• Extract
Thanks for info however I'm confused on byte[0] vs byte[] {0}. Would you
mind explaining why the former doesn't work as expected.
On 8/16/11 10:28 AM, Jean-Daniel Cryans wrote:
I guess the POSTFIX would be defined like this in your class:
private static final byte[] POSTFIX = new byte[] {0};
This is very different from something like:
new byte[0];
Which wouldn't add anything and lastRow would be returned.
Then you use the code you pasted.
J-D
On Tue, Aug 16, 2011 at 8:40 AM, Mark<[email protected]> wrote:
I'm reading the HBase book at
http://ofps.oreilly.com/titles/9781449396107/clientapisadv.html and I have a
question regarding pagination.

Excerpts from a dataset
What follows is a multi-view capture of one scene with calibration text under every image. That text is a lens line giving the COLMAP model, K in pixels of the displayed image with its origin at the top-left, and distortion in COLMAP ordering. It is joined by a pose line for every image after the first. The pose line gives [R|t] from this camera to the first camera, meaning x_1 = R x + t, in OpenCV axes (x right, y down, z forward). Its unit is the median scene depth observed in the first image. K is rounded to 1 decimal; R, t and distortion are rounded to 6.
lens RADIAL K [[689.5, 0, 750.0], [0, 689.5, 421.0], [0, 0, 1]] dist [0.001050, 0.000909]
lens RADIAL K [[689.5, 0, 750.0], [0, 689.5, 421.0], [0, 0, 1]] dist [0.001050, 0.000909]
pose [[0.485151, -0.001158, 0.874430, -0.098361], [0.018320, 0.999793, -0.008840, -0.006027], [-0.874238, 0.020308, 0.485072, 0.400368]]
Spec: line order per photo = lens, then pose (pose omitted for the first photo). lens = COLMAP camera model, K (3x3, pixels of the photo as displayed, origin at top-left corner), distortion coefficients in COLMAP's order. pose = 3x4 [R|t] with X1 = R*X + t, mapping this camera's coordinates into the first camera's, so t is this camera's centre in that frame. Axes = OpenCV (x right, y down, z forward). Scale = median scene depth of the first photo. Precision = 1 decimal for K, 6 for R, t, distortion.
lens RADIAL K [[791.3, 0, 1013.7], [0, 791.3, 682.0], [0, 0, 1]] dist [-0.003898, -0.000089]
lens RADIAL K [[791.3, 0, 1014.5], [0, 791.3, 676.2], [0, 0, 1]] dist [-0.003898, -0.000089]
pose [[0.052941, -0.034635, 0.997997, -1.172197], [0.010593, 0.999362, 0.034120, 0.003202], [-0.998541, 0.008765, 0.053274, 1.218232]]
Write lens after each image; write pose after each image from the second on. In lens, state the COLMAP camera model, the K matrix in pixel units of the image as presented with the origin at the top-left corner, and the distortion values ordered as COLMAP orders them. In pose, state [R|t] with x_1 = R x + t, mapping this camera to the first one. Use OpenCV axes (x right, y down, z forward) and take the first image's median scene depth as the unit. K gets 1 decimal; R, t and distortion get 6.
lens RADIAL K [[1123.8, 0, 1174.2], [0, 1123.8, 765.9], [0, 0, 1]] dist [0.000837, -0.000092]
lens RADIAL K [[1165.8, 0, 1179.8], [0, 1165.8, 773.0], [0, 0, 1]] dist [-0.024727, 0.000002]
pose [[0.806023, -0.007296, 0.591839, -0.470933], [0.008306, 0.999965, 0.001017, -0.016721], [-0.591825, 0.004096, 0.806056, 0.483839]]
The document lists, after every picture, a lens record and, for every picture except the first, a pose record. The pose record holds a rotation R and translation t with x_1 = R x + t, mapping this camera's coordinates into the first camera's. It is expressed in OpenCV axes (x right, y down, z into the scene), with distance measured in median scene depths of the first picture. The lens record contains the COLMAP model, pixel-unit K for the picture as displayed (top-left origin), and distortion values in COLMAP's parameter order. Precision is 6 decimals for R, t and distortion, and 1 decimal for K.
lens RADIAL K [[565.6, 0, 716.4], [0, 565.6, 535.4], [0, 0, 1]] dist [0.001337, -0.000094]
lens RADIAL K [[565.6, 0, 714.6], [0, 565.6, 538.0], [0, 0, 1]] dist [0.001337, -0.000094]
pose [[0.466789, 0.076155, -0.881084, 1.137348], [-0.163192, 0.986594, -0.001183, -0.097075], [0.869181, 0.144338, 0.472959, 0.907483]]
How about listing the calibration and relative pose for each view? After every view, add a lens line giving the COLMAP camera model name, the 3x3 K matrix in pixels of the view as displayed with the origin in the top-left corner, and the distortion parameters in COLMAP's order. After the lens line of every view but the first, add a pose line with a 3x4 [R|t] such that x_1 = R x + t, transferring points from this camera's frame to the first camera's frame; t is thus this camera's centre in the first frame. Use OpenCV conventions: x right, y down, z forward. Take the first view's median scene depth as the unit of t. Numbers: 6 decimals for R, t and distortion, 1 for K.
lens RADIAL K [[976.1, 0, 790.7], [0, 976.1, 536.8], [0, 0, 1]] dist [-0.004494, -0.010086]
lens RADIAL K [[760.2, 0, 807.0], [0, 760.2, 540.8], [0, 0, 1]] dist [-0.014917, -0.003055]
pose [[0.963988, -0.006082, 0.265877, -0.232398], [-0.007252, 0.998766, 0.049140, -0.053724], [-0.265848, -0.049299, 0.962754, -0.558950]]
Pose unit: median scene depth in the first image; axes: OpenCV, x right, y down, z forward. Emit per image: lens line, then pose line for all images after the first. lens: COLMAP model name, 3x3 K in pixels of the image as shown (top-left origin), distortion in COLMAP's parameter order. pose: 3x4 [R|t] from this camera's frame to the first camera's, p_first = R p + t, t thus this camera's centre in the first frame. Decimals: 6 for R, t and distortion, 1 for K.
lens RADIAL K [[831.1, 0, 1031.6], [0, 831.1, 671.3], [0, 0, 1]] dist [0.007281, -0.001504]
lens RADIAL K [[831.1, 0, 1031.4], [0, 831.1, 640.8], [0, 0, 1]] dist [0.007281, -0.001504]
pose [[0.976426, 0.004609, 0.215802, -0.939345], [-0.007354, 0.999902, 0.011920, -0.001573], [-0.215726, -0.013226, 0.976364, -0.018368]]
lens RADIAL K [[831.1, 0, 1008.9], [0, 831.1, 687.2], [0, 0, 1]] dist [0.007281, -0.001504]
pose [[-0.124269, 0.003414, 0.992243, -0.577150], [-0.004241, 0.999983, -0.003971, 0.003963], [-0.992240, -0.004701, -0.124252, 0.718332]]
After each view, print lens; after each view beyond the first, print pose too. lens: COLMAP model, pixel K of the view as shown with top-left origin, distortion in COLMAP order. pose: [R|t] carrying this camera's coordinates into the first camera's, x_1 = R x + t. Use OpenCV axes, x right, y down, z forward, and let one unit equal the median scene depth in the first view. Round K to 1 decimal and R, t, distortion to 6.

• Action item
Using the email thread, decide whether each statement agrees with it: (a) The suggested definition of POSTFIX is new byte[] {0}. (b) Using new byte[0] would append a zero byte to the row key. (c) The question that started the exchange concerns pagination. Answer yes or no for each, quoting the words that decide it.

• Solution to this task
(a) Yes: "private static final byte[] POSTFIX = new byte[] {0};"
(b) No: "Which wouldn't add anything and lastRow would be returned."
(c) Yes: "I have a question regarding pagination."